Mike Osepa

Free agent
- Position: Shooting guard

Personal information
- Born: 7 March 1991 (age 34) Willemstad, Curaçao
- Nationality: Dutch
- Listed height: 1.91 m (6 ft 3 in)
- Listed weight: 88 kg (194 lb)

Career information
- High school: Subiaco Academy (Subiaco, Arkansas)
- College: Rockhurst (2011–2015)
- NBA draft: 2016: undrafted
- Playing career: 2020–present

Career history
- 2020–2021: Almere Sailors

= Mike Osepa =

Dutch basketball player

Michael Osepa (born 7 March 1991) is a Dutch basketball player who last played for Almere Sailors of the BNXT League.
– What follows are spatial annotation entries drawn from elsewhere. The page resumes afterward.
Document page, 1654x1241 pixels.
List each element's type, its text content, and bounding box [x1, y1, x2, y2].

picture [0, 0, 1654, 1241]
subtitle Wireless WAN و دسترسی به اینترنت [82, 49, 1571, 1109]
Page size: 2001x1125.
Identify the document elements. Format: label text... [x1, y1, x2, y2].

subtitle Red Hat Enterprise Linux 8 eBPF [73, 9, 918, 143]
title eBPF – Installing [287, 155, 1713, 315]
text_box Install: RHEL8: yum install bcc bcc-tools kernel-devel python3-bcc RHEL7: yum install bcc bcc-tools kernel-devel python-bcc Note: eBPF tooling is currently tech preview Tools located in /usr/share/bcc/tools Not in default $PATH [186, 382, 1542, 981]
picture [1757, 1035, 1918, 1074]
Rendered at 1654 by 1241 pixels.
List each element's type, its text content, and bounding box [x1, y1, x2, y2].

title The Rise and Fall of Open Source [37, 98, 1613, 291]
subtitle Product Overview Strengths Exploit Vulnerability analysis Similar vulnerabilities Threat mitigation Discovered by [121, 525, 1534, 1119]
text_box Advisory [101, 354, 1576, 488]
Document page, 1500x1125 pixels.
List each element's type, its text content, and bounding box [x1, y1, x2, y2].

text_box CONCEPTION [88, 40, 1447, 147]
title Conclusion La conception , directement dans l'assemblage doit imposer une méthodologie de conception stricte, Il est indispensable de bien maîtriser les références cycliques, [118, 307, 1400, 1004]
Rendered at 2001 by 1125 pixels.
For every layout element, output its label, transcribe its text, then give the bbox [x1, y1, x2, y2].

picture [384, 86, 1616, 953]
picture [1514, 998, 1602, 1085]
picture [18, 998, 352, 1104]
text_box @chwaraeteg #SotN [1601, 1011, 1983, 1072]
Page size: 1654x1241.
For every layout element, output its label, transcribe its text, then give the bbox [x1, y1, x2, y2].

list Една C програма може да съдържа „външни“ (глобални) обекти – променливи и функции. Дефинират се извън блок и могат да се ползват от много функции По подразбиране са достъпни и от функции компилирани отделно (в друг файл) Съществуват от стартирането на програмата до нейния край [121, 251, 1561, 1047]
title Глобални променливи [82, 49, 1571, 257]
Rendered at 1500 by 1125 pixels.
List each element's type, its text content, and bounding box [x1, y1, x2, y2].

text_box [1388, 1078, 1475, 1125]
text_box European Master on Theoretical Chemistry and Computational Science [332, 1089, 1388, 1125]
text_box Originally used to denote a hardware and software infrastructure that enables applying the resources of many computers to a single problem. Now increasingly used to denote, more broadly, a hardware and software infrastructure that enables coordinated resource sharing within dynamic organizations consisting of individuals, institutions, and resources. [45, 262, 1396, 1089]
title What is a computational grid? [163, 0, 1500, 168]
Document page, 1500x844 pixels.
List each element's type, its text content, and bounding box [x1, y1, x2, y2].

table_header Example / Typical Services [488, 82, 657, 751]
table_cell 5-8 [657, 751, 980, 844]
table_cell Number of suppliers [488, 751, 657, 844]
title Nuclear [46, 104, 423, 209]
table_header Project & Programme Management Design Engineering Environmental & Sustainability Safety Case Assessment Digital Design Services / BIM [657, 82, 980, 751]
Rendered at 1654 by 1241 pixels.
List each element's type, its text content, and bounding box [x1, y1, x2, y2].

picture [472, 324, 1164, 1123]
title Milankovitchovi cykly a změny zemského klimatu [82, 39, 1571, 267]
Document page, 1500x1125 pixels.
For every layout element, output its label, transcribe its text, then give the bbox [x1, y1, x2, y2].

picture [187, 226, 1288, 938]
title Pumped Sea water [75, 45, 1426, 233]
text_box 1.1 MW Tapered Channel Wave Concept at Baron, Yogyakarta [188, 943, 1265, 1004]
He was born on Curaçao and moved to the United States to play basketball. Standing at , he plays as shooting guard.

==Career==
After playing college basketball for Rockhurst University in the NCAA Division II, Osepa moved to the Netherlands where he played for amateur clubs Almere Pioneers and Landslake Lions.

In September 2020, Osepa signed a contract with newly found club Almere Sailors. In the 2020–21 Dutch Basketball League, he captained Almere and averaged 8.0 points per game. On 14 July 2021, he extended his contract with the team for one more year. Later, it was announced that the Sailors withdrew and became inactive due to financial problems.